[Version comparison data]
◇ ◇ ◇ ◇

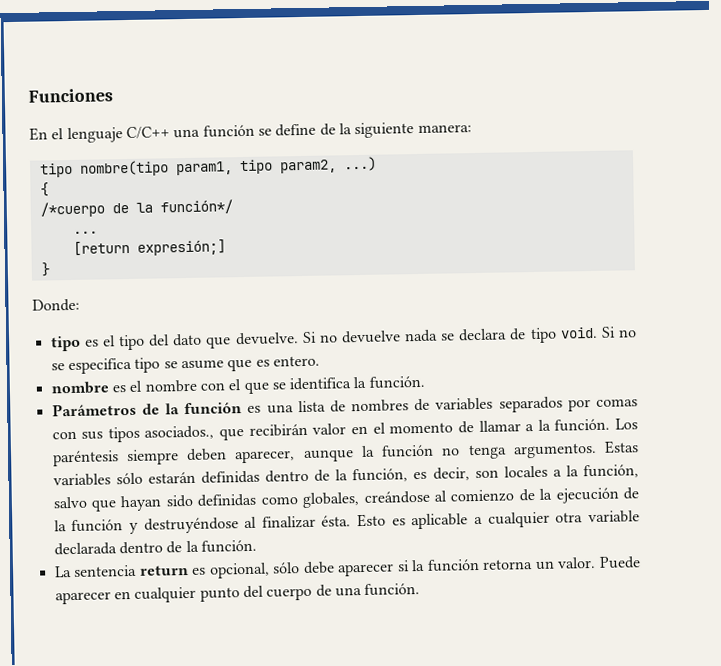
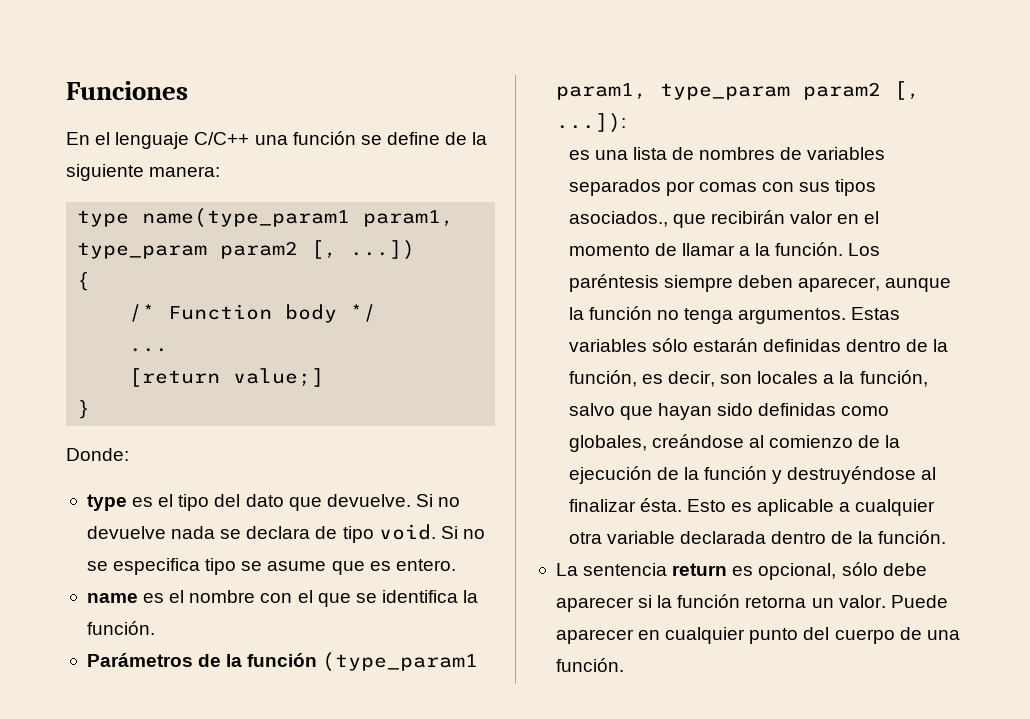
[39,156,377,178] [39,182,49,197] [39,199,233,218] tipo nombre(tipo param1, tipo param2, ...) // { // /*cuerpo de la función*/ -> [77,208,455,228] [77,240,416,260] [77,272,91,291] [129,304,377,323] type name(type_param1 param1, type_param param2 [, ...]) // { // /* Function body */
[136,239,226,256] expresión;] -> [233,368,325,387] value;]
[50,335,81,352] tipo -> [86,494,127,511] type
[50,381,110,395] nombre -> [86,593,138,603] name
(243, 408) none -> [322,652,479,672] [555,81,920,100] [555,113,626,133] (type_param1 param1, type_param param2 [, ...]): //

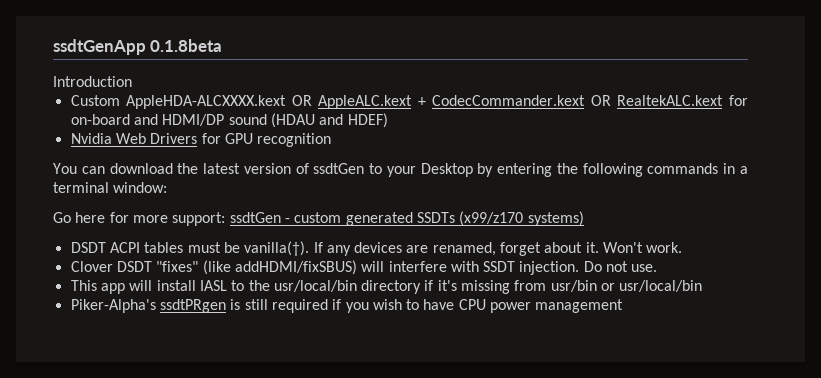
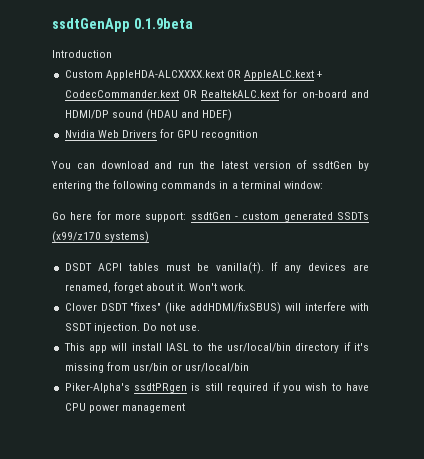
[150,39,223,52] 0.1.8beta -> [133,18,193,29] 0.1.9beta
(173, 168) none -> [154,161,195,169] and run
[369,163,473,177] to your Desktop -> (353, 165) none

◇ ◇ ◇ ◇

**INSTRUCTIONS FOR THE TASK**.
Search the entries above for the string "nombre". Copy each line in which it appears.

**TASK SOLUTION**.
[39,156,377,178] [39,182,49,197] [39,199,233,218] tipo nombre(tipo param1, tipo param2, ...) // { // /*cuerpo de la función*/ -> [77,208,455,228] [77,240,416,260] [77,272,91,291] [129,304,377,323] type name(type_param1 param1, type_param param2 [, ...]) // { // /* Function body */
[50,381,110,395] nombre -> [86,593,138,603] name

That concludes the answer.